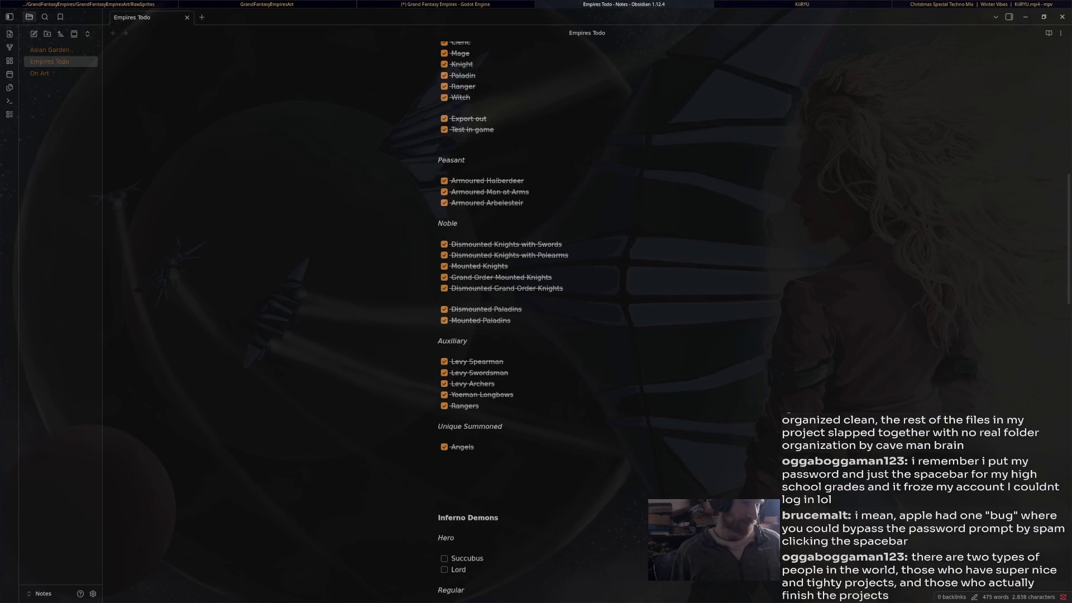
# Return from the Empires Todo note to Godot's new KnightHeroMountedUnit scene
pyautogui.press('alt+Tab')
pyautogui.press('alt+Tab')
pyautogui.press('alt+Tab')
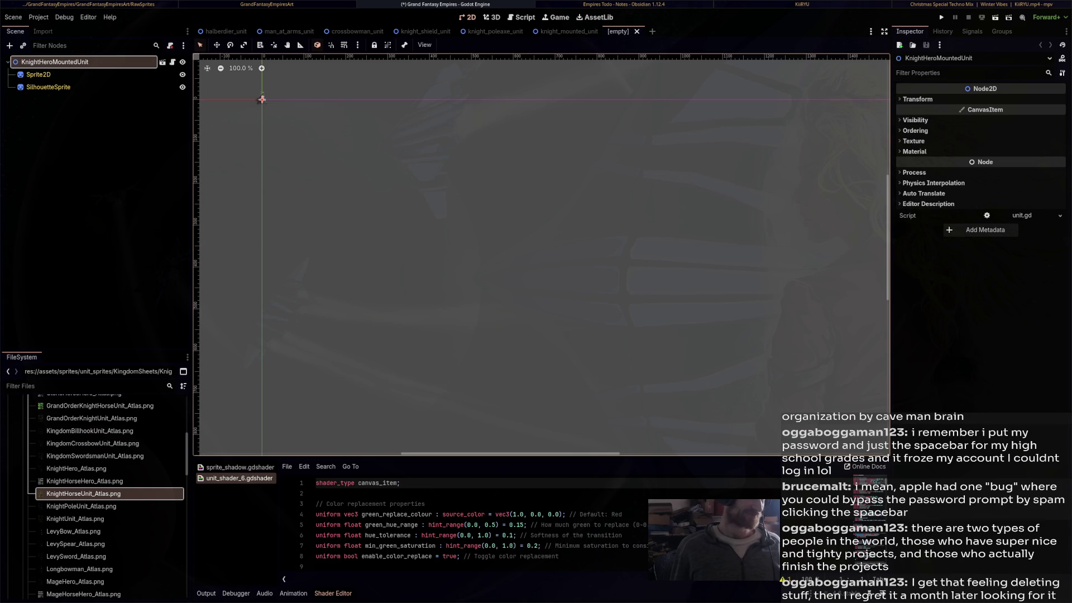
# Frame the unit and rename its root node to GrandOrderKnightUnit
pyautogui.press('f')
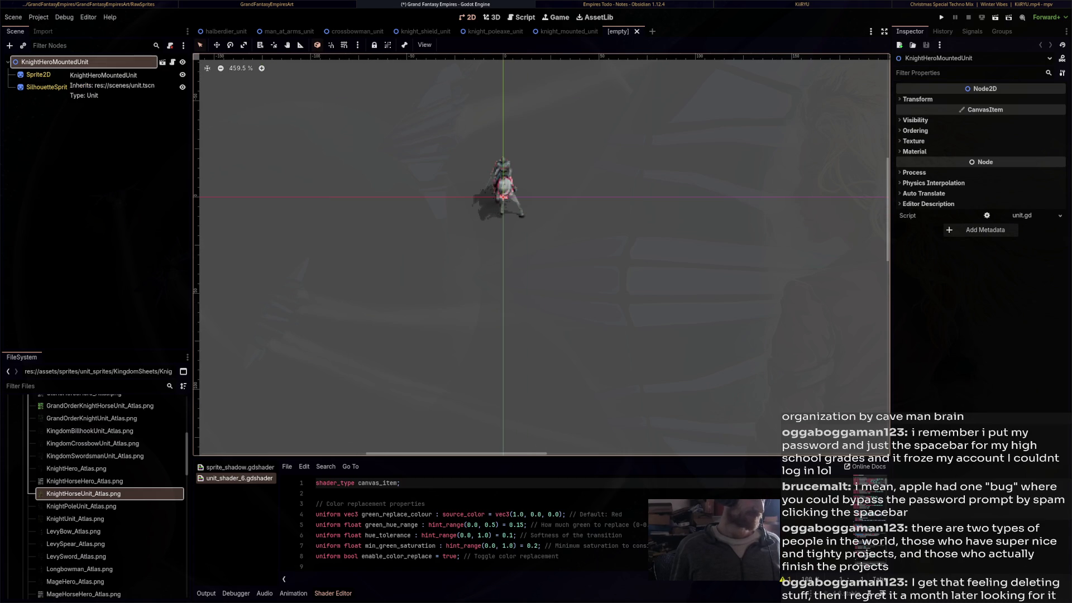
pyautogui.doubleClick(38, 74)
pyautogui.write('GrandOrderKnight')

> [What you need to do]: Starting from the line that contains "pyautogui.press('f')", transcribe exactly each line down to the final line of the material above, excluding every picture and adding nothing else.

> [Task solution]:
pyautogui.press('f')
pyautogui.doubleClick(38, 74)
pyautogui.write('GrandOrderKnight')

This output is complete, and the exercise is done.